[EXERCISE DATA]
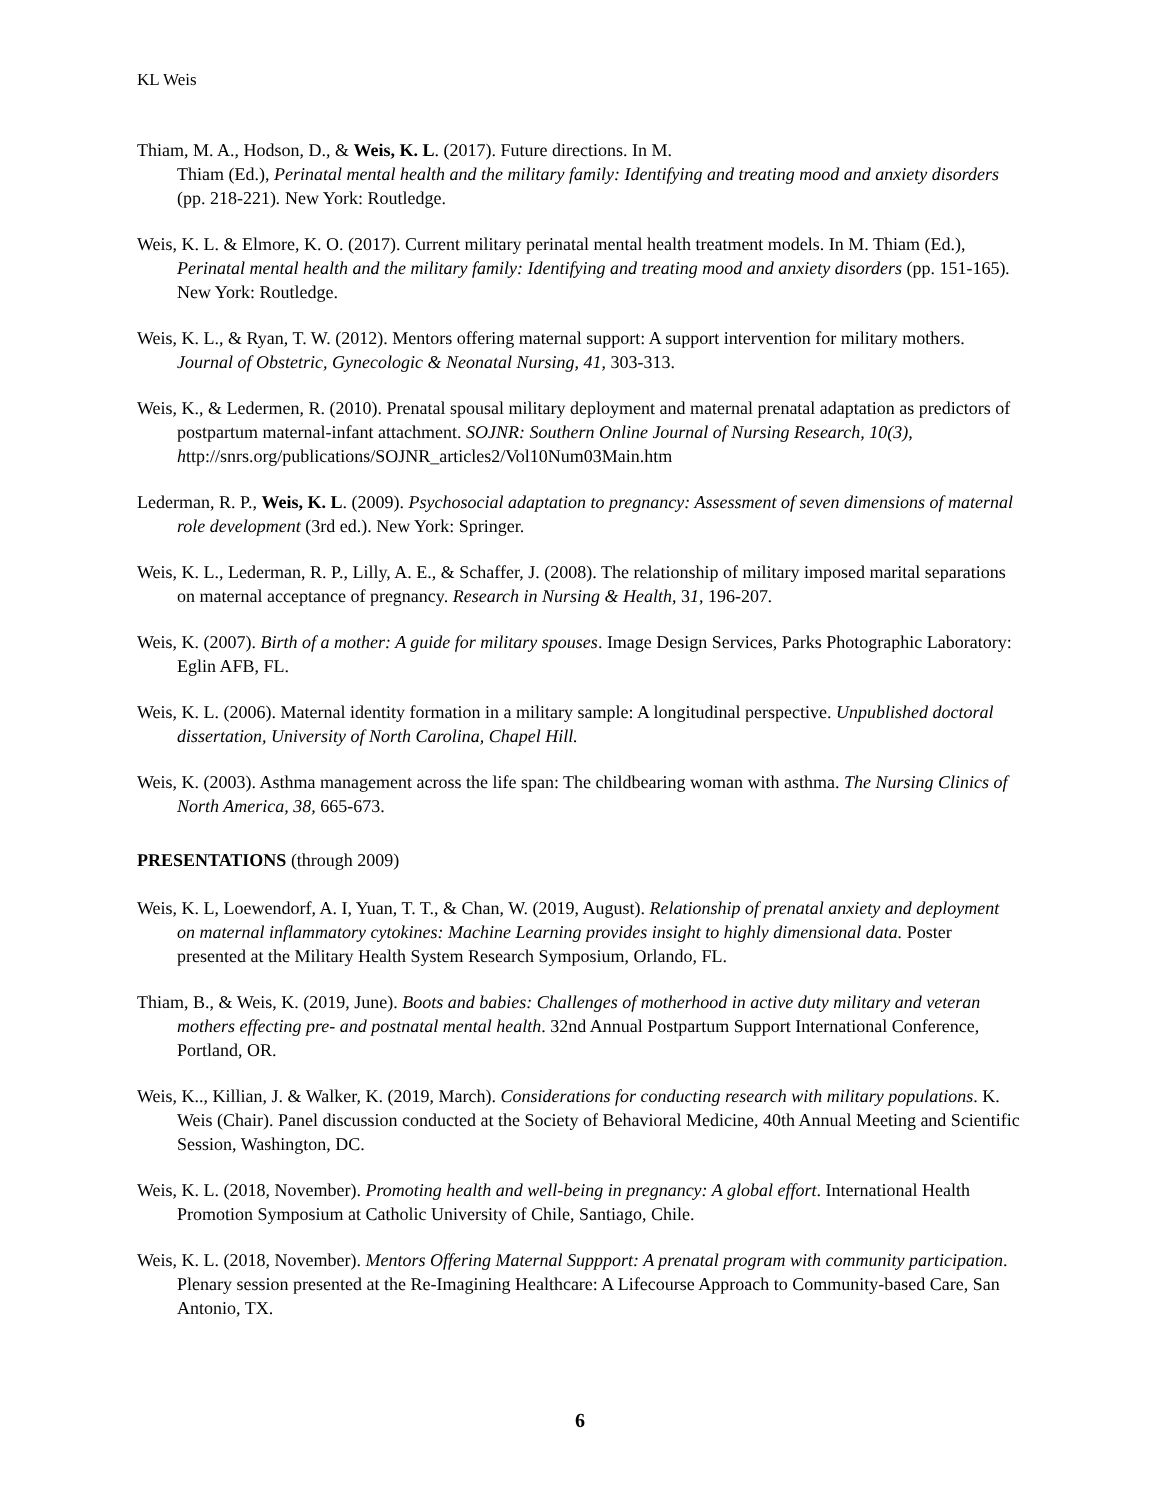KL Weis
Thiam, M. A., Hodson, D., & Weis, K. L. (2017). Future directions. In M.
Thiam (Ed.), Perinatal mental health and the military family: Identifying and treating mood and anxiety disorders (pp. 218-221). New York: Routledge.
Weis, K. L. & Elmore, K. O. (2017). Current military perinatal mental health treatment models. In M. Thiam (Ed.), Perinatal mental health and the military family: Identifying and treating mood and anxiety disorders (pp. 151-165). New York: Routledge.
Weis, K. L., & Ryan, T. W. (2012). Mentors offering maternal support: A support intervention for military mothers. Journal of Obstetric, Gynecologic & Neonatal Nursing, 41, 303-313.
Weis, K., & Ledermen, R. (2010). Prenatal spousal military deployment and maternal prenatal adaptation as predictors of postpartum maternal-infant attachment. SOJNR: Southern Online Journal of Nursing Research, 10(3),
http://snrs.org/publications/SOJNR_articles2/Vol10Num03Main.htm
Lederman, R. P., Weis, K. L. (2009). Psychosocial adaptation to pregnancy: Assessment of seven dimensions of maternal role development (3rd ed.). New York: Springer.
Weis, K. L., Lederman, R. P., Lilly, A. E., & Schaffer, J. (2008). The relationship of military imposed marital separations on maternal acceptance of pregnancy. Research in Nursing & Health, 31, 196-207.
Weis, K. (2007). Birth of a mother: A guide for military spouses. Image Design Services, Parks Photographic Laboratory: Eglin AFB, FL.
Weis, K. L. (2006). Maternal identity formation in a military sample: A longitudinal perspective. Unpublished doctoral dissertation, University of North Carolina, Chapel Hill.
Weis, K. (2003). Asthma management across the life span: The childbearing woman with asthma. The Nursing Clinics of North America, 38, 665-673.
PRESENTATIONS (through 2009)
Weis, K. L, Loewendorf, A. I, Yuan, T. T., & Chan, W. (2019, August). Relationship of prenatal anxiety and deployment on maternal inflammatory cytokines: Machine Learning provides insight to highly dimensional data. Poster presented at the Military Health System Research Symposium, Orlando, FL.
Thiam, B., & Weis, K. (2019, June). Boots and babies: Challenges of motherhood in active duty military and veteran mothers effecting pre- and postnatal mental health. 32nd Annual Postpartum Support International Conference, Portland, OR.
Weis, K.., Killian, J. & Walker, K. (2019, March). Considerations for conducting research with military populations. K. Weis (Chair). Panel discussion conducted at the Society of Behavioral Medicine, 40th Annual Meeting and Scientific Session, Washington, DC.
Weis, K. L. (2018, November). Promoting health and well-being in pregnancy: A global effort. International Health Promotion Symposium at Catholic University of Chile, Santiago, Chile.
Weis, K. L. (2018, November). Mentors Offering Maternal Suppport: A prenatal program with community participation. Plenary session presented at the Re-Imagining Healthcare: A Lifecourse Approach to Community-based Care, San Antonio, TX.
6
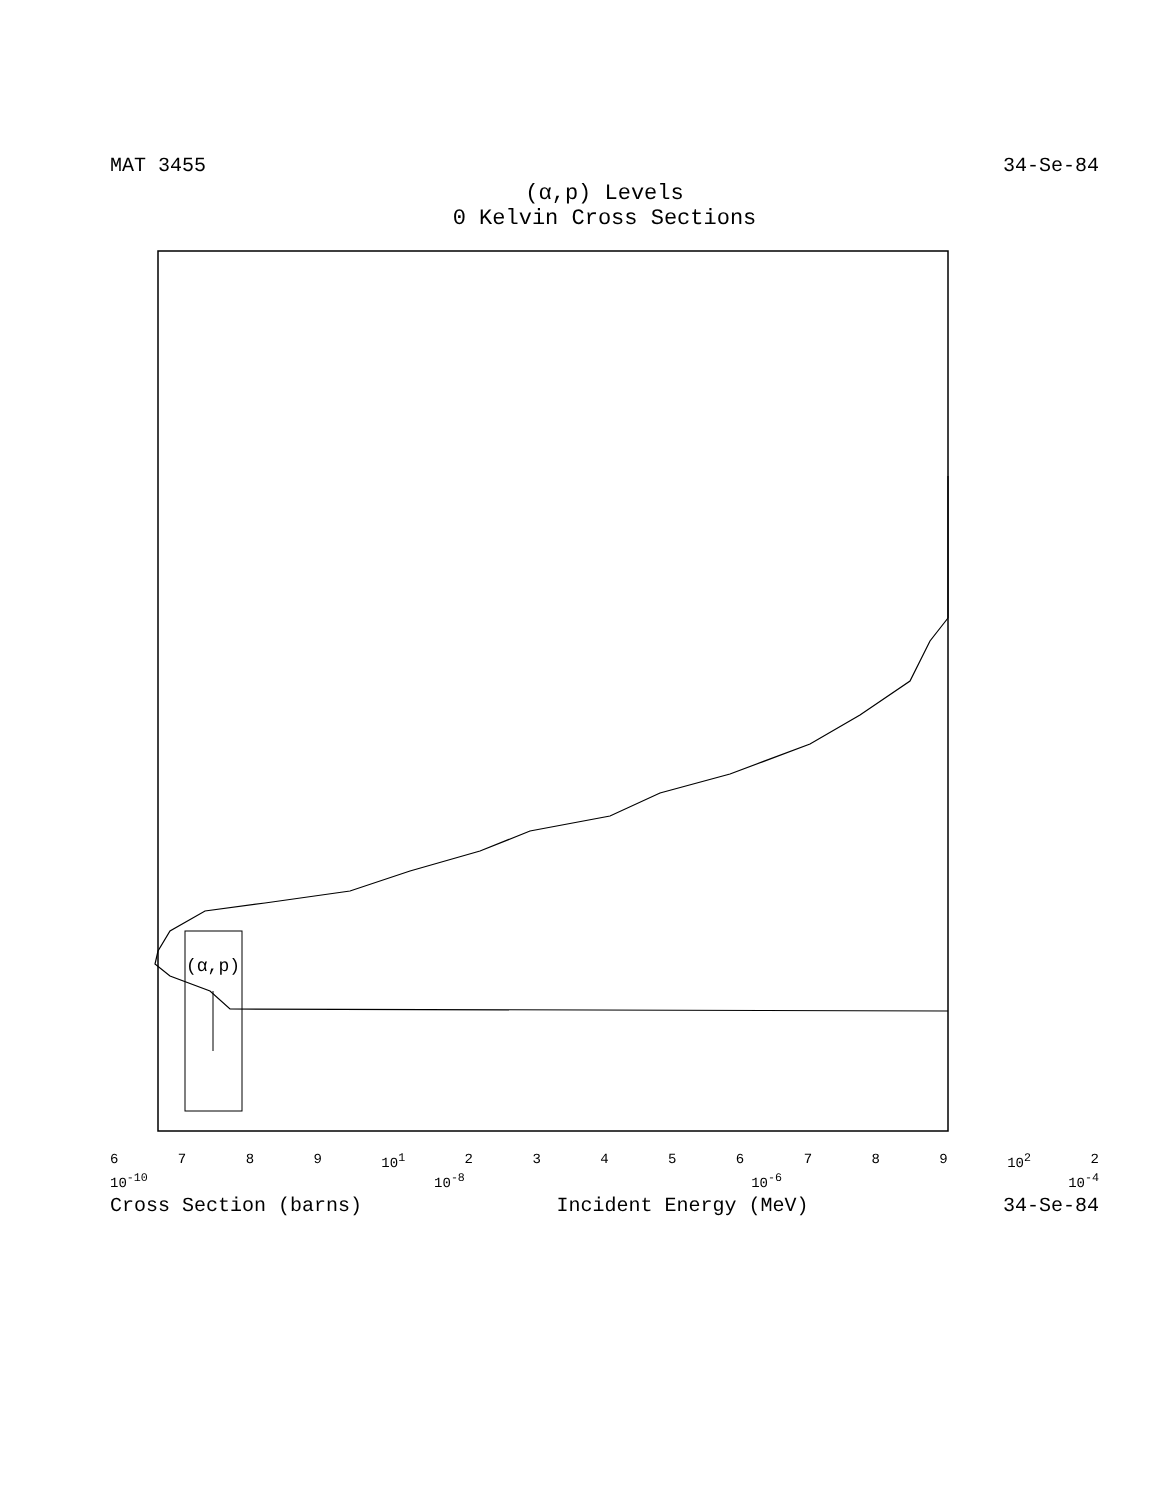MAT 3455 34-Se-84
(α,p) Levels
0 Kelvin Cross Sections
(α,p)
6789 10<sup>1</sup> 23456789 10<sup>2</sup> 2
10<sup>-10</sup> 10<sup>-8</sup> 10<sup>-6</sup> 10<sup>-4</sup>
Cross Section (barns) Incident Energy (MeV) 34-Se-84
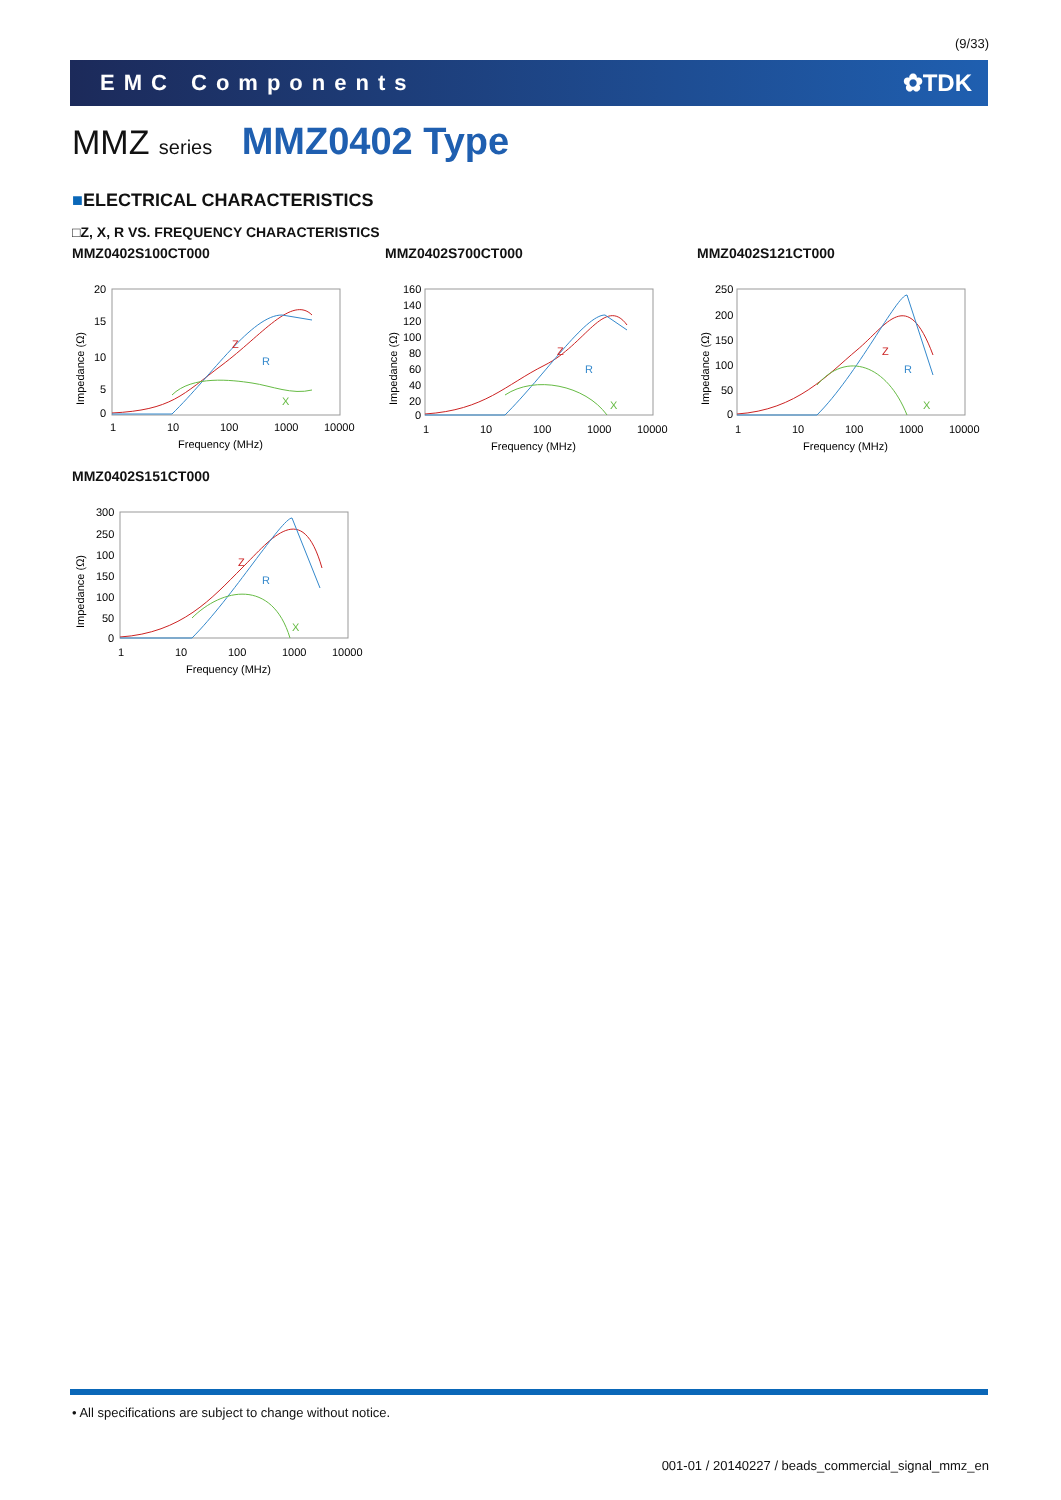(9/33)
EMC Components ✿TDK
MMZ series MMZ0402 Type
■ELECTRICAL CHARACTERISTICS
□Z, X, R VS. FREQUENCY CHARACTERISTICS
MMZ0402S100CT000
20
15
10
5
0
1
10
100
1000
10000
Frequency (MHz)
Impedance (Ω)
Z
R
X
MMZ0402S700CT000
160
140
120
100
80
60
40
20
0
1
10
100
1000
10000
Frequency (MHz)
Impedance (Ω)
Z
R
X
MMZ0402S121CT000
250
200
150
100
50
0
1
10
100
1000
10000
Frequency (MHz)
Impedance (Ω)
Z
R
X
MMZ0402S151CT000
300
250
100
150
100
50
0
1
10
100
1000
10000
Frequency (MHz)
Impedance (Ω)
Z
R
X
• All specifications are subject to change without notice.
001-01 / 20140227 / beads_commercial_signal_mmz_en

[WHAT IS NEEDED] If a line in the records above contains the string "North", copy that line out.

[OUTPUT FOR THIS EXERCISE]
Weis, K. L. (2006). Maternal identity formation in a military sample: A longitudinal perspective. Unpublished doctoral dissertation, University of North Carolina, Chapel Hill.
Weis, K. (2003). Asthma management across the life span: The childbearing woman with asthma. The Nursing Clinics of North America, 38, 665-673.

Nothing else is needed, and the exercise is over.